VORLIEGENDER TEXT ▸
=-=-=
Süddeutsche Zeitung - Rezension
Süddeutsche Zeitung | Besprechung von 19.08.2008

Mehr Chaos als Hoffnung
Hans Christoph Buchs respektloser Blick auf revolutionäre Latinos
Nichts ist einfacher, als irgendwo auf der Welt dem Schriftsteller Hans Christoph Buch zu begegnen. Wer sich zufällig während eines Massakers in Islamabad aufhält, wird ihn am späten Abend mit etwas Glück im dortigen United Nations Club vorfinden: dem einzigen Lokal der pakistanischen Hauptstadt, wo ein Ausländer zum Essen auch ein Glas Wein erhalten kann. Auf der karibischen Insel Hispaniola hingegen trifft man Hans Christoph Buch – sollte der Luftraum über Port-au-Prince gerade wegen der Landung von US-Truppen gesperrt sein – in dem klapprigen Kleinbus an, der von Santo Domingo aus die Hauptstadt Haitis ansteuert. „Nebenberuf: Reporter” könnte auf der Visitenkarte dieses weltläufigen Literaten stehen, der 1963 – fast noch minderjährig – in der Gruppe 47 debütierte, bei Walter Höllerer promoviert hat, in Paris zum Chevalier des Arts et de la Littérature erhoben wurde und an die vierzig Buchtitel vorweisen kann.
Daneben treibt er sich für Zeitschriften und Zeitungen in Krisengebieten herum. Sein jüngstes Buch, „Das rollende R der Revolution”, trägt den Untertitel „Lateinamerikanische Litanei”. Von der Monotonie einer Litanei kann allerdings nicht die Rede sein in dieser Sammlung von Reportagen, Rezensionen, Tagebuchnotizen und Berichtssplittern, in der Buch seine jüngsten Erfahrungen mit Lateinamerika bündelt. Er versucht dabei weder als Meisterstilist zu blenden noch als profunder Analytiker aufzutrumpfen; was den Reiz seiner eilig hingehämmerten Impressionen ausmacht, ist die treffende Anekdote, die mutige Verallgemeinerung, der respektlose Durchblick.
„Selbst das gröbste Klischee enthält Spurenelemente der Wahrheit”, schreibt Buch vorsichtshalber in seinen Betrachtungen über die mexikanische Revolution. Diese ging der russischen um sieben Jahre voraus und hielt ihre Partei noch länger als jene – bis zum Jahr 2000 – an der Macht. Dass nicht erst die Spätzeit korrumpierend wirkt, bezeugt ein Zitat des deutschen Botschafters Paul von Hintze, der vor dem Ersten Weltkrieg aus Mexiko nach Berlin zu berichten wusste: „Ein mir vorliegender Vertrag über die Lieferung von Schnellfeuergeschützen beläuft sich auf zehn Millionen Reichsmark, von denen 7,5 Millionen für Bestechungsgelder und nur 2,5 Millionen für die Kostendeckung vorgesehen sind.” An solchen Proportionen gemessen, erscheinen die jüngsten Aufmerksamkeiten des Siemens-Konzerns im überseeischen Wettbewerb als quantité négligeable, um nicht zu sagen peanuts. Proudhons Devise, „Eigentum ist Diebstahl”, sei unter Mexikos Revolutionsherrschaft wörtlich zu nehmen gewesen, meint Hans Christoph Buch.
=-=-=
AUSGANGSMATERIAL ▸
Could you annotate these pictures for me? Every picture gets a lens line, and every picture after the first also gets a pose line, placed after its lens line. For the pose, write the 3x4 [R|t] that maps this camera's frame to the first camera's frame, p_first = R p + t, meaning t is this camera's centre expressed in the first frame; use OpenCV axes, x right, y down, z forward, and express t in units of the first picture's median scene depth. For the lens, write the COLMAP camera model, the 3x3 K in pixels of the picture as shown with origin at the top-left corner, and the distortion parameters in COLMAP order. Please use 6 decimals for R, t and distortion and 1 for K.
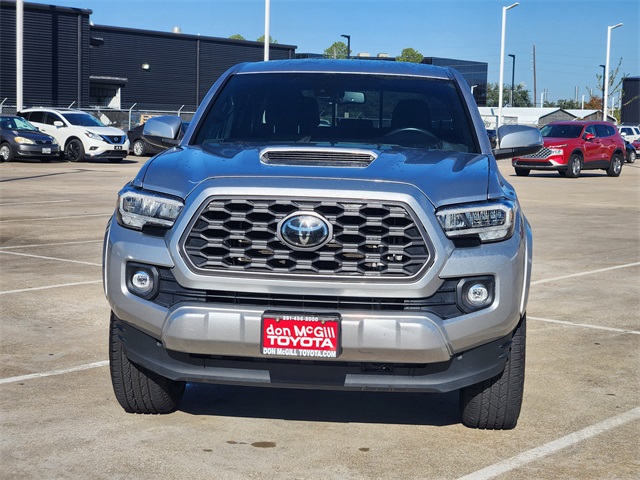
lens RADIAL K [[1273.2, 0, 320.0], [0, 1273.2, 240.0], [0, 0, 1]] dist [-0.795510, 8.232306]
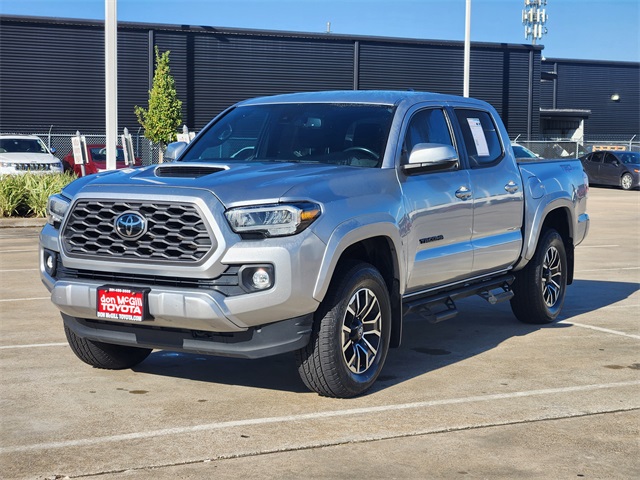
=-=-=
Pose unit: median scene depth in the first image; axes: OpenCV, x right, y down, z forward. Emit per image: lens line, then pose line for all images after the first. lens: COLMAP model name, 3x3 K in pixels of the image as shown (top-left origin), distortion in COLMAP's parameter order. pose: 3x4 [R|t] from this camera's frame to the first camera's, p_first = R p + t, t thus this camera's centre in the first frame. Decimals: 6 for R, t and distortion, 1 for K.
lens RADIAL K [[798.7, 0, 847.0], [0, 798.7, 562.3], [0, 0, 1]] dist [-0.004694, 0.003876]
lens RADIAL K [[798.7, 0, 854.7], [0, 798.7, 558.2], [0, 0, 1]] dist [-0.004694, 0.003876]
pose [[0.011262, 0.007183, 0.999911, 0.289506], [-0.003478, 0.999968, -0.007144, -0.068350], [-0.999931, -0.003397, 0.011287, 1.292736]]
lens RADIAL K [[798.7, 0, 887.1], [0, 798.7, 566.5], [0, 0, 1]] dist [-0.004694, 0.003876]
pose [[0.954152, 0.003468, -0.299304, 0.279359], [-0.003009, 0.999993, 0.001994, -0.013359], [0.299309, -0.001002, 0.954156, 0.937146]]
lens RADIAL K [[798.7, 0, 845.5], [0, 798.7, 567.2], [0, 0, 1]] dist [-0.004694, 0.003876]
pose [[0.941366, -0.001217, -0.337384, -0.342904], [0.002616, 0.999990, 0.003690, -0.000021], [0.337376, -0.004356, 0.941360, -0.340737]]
=-=-=
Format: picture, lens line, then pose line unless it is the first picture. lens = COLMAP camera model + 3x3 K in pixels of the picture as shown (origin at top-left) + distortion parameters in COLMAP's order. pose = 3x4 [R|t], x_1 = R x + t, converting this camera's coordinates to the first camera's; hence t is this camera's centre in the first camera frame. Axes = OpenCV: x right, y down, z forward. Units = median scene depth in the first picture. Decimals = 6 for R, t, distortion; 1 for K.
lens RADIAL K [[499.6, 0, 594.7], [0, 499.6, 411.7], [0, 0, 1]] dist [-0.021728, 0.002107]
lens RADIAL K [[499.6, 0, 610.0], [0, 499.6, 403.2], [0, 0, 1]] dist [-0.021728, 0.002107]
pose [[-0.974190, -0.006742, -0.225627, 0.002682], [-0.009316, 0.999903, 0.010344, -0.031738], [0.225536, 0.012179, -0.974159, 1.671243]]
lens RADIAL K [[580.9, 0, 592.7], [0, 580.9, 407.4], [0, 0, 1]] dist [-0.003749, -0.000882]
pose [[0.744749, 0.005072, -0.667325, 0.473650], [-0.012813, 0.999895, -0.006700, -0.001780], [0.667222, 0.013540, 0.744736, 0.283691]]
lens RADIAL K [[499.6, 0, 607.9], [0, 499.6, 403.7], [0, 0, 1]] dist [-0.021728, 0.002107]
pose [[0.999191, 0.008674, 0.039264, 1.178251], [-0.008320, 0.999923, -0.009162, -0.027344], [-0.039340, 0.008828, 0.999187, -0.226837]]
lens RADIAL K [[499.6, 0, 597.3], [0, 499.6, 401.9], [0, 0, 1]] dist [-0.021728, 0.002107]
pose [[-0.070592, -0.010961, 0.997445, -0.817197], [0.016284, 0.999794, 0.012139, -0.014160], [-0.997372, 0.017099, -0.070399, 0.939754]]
=-=-=
ZU ERLEDIGENDE AUFGABEN ▸
• A. Stimmen die folgenden Aussagen mit der Buchrezension über Hans Christoph Buch überein? Antworte bei jeder mit Ja oder Nein und zitiere wörtlich die Worte aus der Rezension, die den Ausschlag geben.
(i) Hans Christoph Buch debütierte 1963 in der Gruppe 47.
(ii) Die mexikanische Revolution fand später statt als die russische.
(iii) Laut dem Vertrag, den der Botschafter Paul von Hintze erwähnt, waren 2,5 Millionen Reichsmark für Bestechungsgelder vorgesehen.
• B. Schreibe die Buchrezension über Hans Christoph Buch im Anschluss an ihren letzten Satz weiter.

LÖSUNGEN ZUR ÜBUNG ▸
• A.
(i) Ja: „der 1963 – fast noch minderjährig – in der Gruppe 47 debütierte“
(ii) Nein: „Diese ging der russischen um sieben Jahre voraus“
(iii) Nein: „von denen 7,5 Millionen für Bestechungsgelder und nur 2,5 Millionen für die Kostendeckung vorgesehen sind“

• B.
Das verheißungsvoll rollende Zungen-R, mit dem Fidel Castro beim Wort Revolución einst die Lautsprecher vibrieren ließ, gibt dem Büchlein sein Leitmotiv. Nur rollt dieses R, wie der Autor mit schöner Drastik verdeutlicht, längst nicht mehr Richtung Sieg. Zwar waren in Lateinamerika noch nie so viele Regime an der Macht, die ihrem Partei-Fußvolk das Unterhemd mit dem Heldenhaupt des Ché Guevara überstreifen und mit dessen verbrauchten Parolen um sich werfen – doch gerade in jenen Ländern (Venezuela, Nicaragua, Ecuador, Bolivien, womöglich bald auch Argentinien) sind die Aussichten für rationale Reformen besonders trübe: Demagogie erzeugt mehr Chaos als Hoffnung.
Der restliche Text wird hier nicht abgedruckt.